An email I received notes: “this forum intends to stimulate debate on how to build military, civilian and interagency corporation when formulating African electrification policies and legislation as stipulated by the presidential initiative.”  It adds that it is a $70 billion initiative, a figure much larger than I’ve seen elsewhere.

Someone, please give me a good reason why the US military needs to be involved in formulating African electrification policies?  It is even more disturbing that the event is not for attribution.  We’ve got the State Department convening the head of the Power Africa Initiative, Andrew Herscowitz and several private sector players, and what they’re talking about (‘a third way of energy solutions’ apparently) is so sensitive that they’re not even willing to go on record in what is billed as “an open dialogue between energy sector stakeholders and policy makers.”  No wonder the US couldn’t find an African location for AFRICOM.

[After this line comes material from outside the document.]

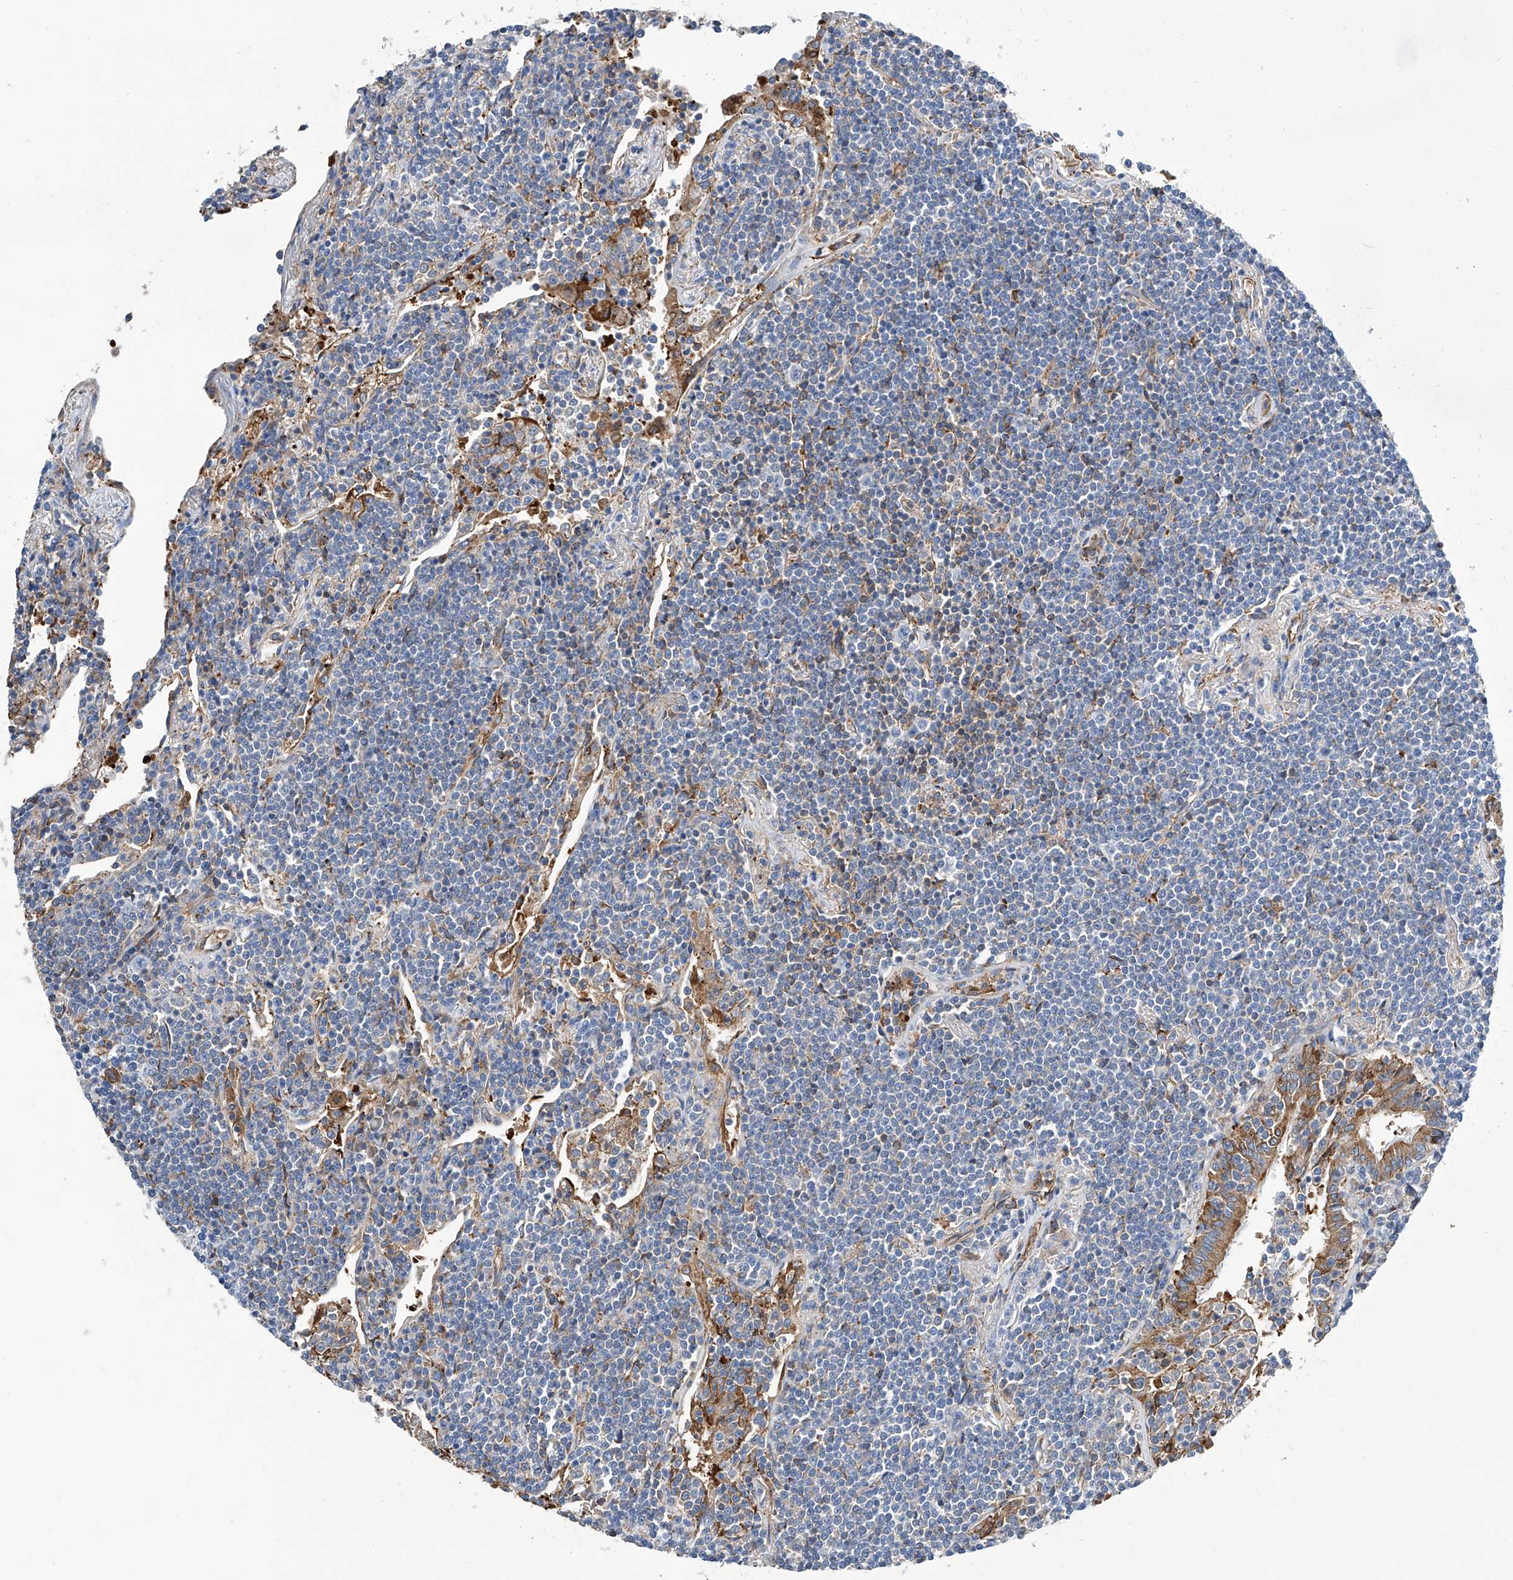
{"staining": {"intensity": "negative", "quantity": "none", "location": "none"}, "tissue": "lymphoma", "cell_type": "Tumor cells", "image_type": "cancer", "snomed": [{"axis": "morphology", "description": "Malignant lymphoma, non-Hodgkin's type, Low grade"}, {"axis": "topography", "description": "Lung"}], "caption": "An image of human lymphoma is negative for staining in tumor cells. The staining was performed using DAB (3,3'-diaminobenzidine) to visualize the protein expression in brown, while the nuclei were stained in blue with hematoxylin (Magnification: 20x).", "gene": "GPT", "patient": {"sex": "female", "age": 71}}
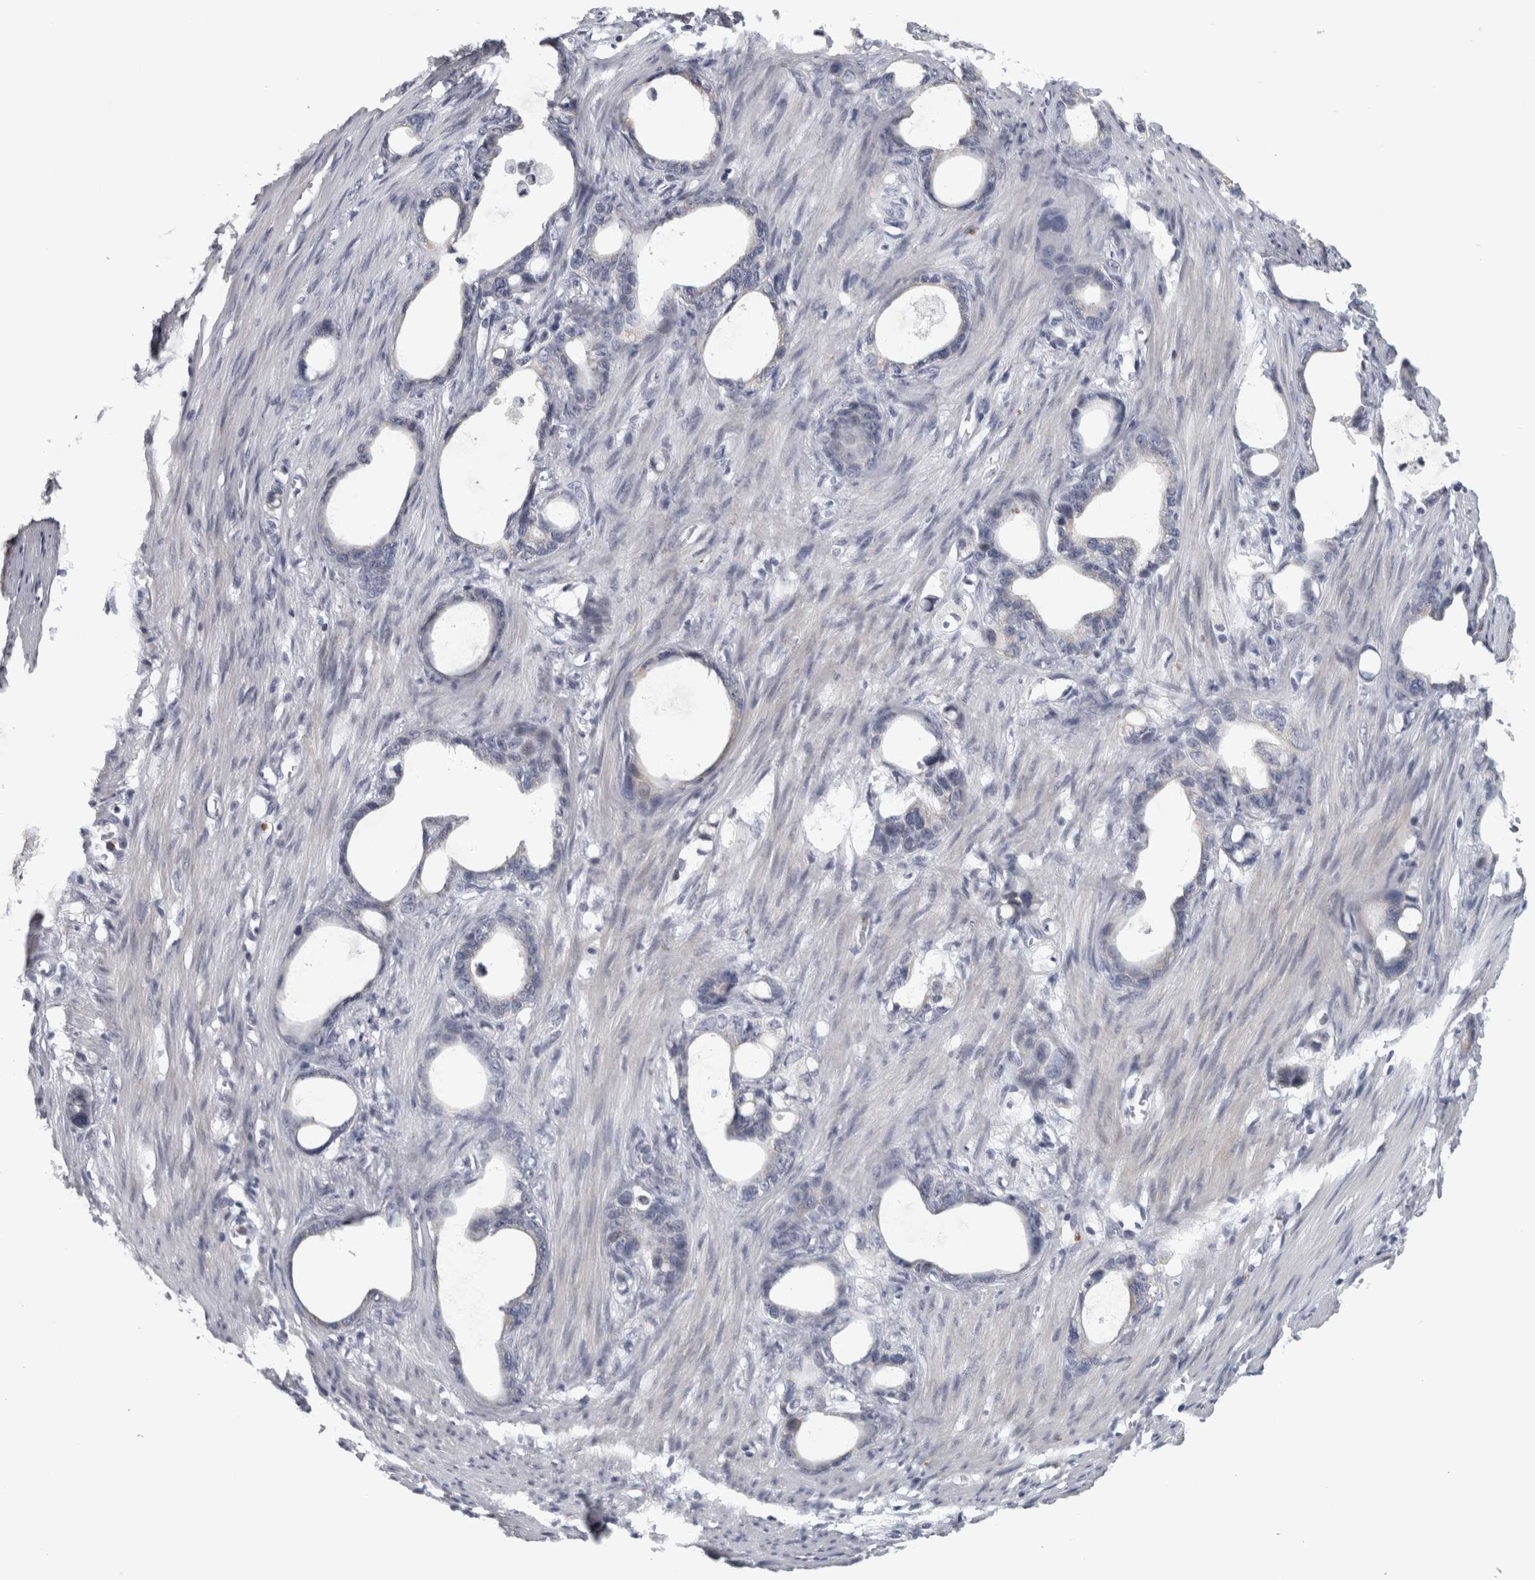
{"staining": {"intensity": "negative", "quantity": "none", "location": "none"}, "tissue": "stomach cancer", "cell_type": "Tumor cells", "image_type": "cancer", "snomed": [{"axis": "morphology", "description": "Adenocarcinoma, NOS"}, {"axis": "topography", "description": "Stomach"}], "caption": "This is an immunohistochemistry photomicrograph of adenocarcinoma (stomach). There is no positivity in tumor cells.", "gene": "PTPRN2", "patient": {"sex": "female", "age": 75}}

How has this sort of work not been the victim of sequestration?  This seems to me to be a splendid example of DoD receiving resources at the expense of State and  more legitimate US public diplomacy.

I deign to call this BS, the same sort of BS that has me blogging quasi-anonymously as the government funded operation I work for has policies on blogging (writing in general really) that eviscerate my freedom of expression.

What are your thoughts?  Am I overreacting?  Does the TIDES project indicate some legitimate longstanding interest of DoD in Africa’s energy sector?